Attenzione al canone d’affitto concordato: se non hai scelto il tipo di contratto giusto puoi ritrovarti intrappolato per anni.
Sono sempre più frequenti, specialmente nelle grandi città densamente abitate, i canoni d’affitto concordati. Ma convengono veramente? Non sempre: bisogna scegliere molto attentamente il tipo di contratto o si rischia di rimanere intrappolati per anni.
In un periodo in cui i prezzi delle case hanno raggiunto livelli allarmanti e le banche erogano sempre meno mutui, sono aumentate le richieste di case in affitto. In città densamente popolate e in cui ogni anno arrivano milioni di studenti da fuori – pensiamo a luoghi come Milano o Roma – si è venuta a creare una sorta di “emergenza” abitativa.
Non solo: essendoci più domanda che offerta, naturalmente, in base alle leggi di mercato, i prezzi dei canoni degli affitti sono aumentati. Ecco che molti, allora, optano per il canone concordato. A differenza del canone libero che prevede una durata di 4+4, il canone concordato è più breve: la formula è quella del 3+2.

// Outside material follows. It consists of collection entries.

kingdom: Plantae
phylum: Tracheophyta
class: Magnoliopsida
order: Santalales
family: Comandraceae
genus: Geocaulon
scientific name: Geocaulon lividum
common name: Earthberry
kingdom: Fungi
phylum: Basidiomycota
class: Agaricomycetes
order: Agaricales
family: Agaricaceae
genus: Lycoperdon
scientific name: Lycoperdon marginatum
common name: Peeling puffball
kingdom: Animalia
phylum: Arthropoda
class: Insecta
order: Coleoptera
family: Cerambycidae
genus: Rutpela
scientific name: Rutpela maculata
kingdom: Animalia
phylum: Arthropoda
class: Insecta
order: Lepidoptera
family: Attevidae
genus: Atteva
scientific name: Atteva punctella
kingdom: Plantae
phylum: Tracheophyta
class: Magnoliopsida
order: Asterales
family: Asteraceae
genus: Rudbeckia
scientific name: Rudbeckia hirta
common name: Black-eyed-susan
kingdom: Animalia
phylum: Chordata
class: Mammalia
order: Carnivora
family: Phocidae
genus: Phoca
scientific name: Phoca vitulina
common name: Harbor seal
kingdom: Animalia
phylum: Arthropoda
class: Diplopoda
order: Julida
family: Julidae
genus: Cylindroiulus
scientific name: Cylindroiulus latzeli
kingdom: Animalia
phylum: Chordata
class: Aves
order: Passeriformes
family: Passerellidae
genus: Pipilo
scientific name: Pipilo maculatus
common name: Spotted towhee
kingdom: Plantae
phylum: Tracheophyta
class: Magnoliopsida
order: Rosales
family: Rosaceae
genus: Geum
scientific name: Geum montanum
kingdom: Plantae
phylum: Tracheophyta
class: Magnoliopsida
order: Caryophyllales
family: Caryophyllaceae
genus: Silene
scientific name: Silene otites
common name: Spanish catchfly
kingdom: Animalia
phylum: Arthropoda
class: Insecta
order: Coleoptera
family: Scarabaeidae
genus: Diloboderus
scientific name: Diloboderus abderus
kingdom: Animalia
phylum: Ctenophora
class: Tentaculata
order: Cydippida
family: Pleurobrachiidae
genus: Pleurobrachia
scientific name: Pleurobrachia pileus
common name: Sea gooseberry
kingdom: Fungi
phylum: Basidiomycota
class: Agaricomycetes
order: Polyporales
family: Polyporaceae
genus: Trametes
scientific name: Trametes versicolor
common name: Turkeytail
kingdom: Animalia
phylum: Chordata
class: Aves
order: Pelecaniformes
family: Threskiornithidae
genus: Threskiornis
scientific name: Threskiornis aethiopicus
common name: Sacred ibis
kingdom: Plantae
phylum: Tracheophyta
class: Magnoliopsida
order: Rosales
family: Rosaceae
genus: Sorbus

Canone concordato: ecco quando non conviene
Dopo questo periodo le parti possono decidere di disdire il contratto, dando un preavviso di almeno sei mesi, oppure si può stipulare un altro contratto. Le diverse tipologie di contratto a cui è possibile applicare il canone concordato sono:
- contratto 3+2;
- contratti di affitto per studenti che possono durare da 6 a 36 mesi;
- contratti da 1 a 18 mesi per affitti brevi.
Molti pensano che il canone concordato sia sempre più vantaggioso rispetto al canone libero, ma non ciò non sempre è vero. Bisogna fare molta attenzione al tipo di contratto o questo tipo di canone può diventare una vera gabbia da cui poi è quasi impossibile uscire.
Il canone di affitto concordato ha una particolarità: l’importo viene stabilito in base ad accordi territoriali. In pratica. il prezzo che dovremo pagare tutti i mesi non viene stabilito da un singolo proprietario, ma da organizzazioni della proprietà edilizia e organizzazioni dei conduttori rappresentative.
Indubbiamente, questo tipo di canone ha dei vantaggi tanto per il proprietario di casa quanto per l’inquilino. Ad esempio il proprietario dell’immobile può scegliere la tassazione tramite cedolare secca del 10%, con il vantaggio di sostituire il pagamento di imposta di bollo, di registro, addizionali e relative IRPEF. Inoltre pagherà IMU e TARI più basse.
L’inquilino, dal canto suo, beneficerà della detrazione fiscale pari a 495,80€ per redditi inferiori a 15.493,71€ e di 247,90€ per redditi inferiori a 30.987,41€. Allora perché non scegliere questa tipologia di canone? Per una ragione molto semplice: conviene solo a studenti o per affitti brevi, non a lavoratori autonomi con partita Iva forfettaria o a persone che vogliono affittare solo per un periodo di tempo limitato, per poi comprare.
I lavoratori autonomi con partita Iva forfettaria non potranno portare in detrazione le spese sostenute per l’affitto. E, chi volesse acquistare casa, resterà ingabbiato in un contratto per almeno 5 anni che, senza disdetta con almeno 6 mesi di anticipo, si rinnoverà in automatico per altri 2.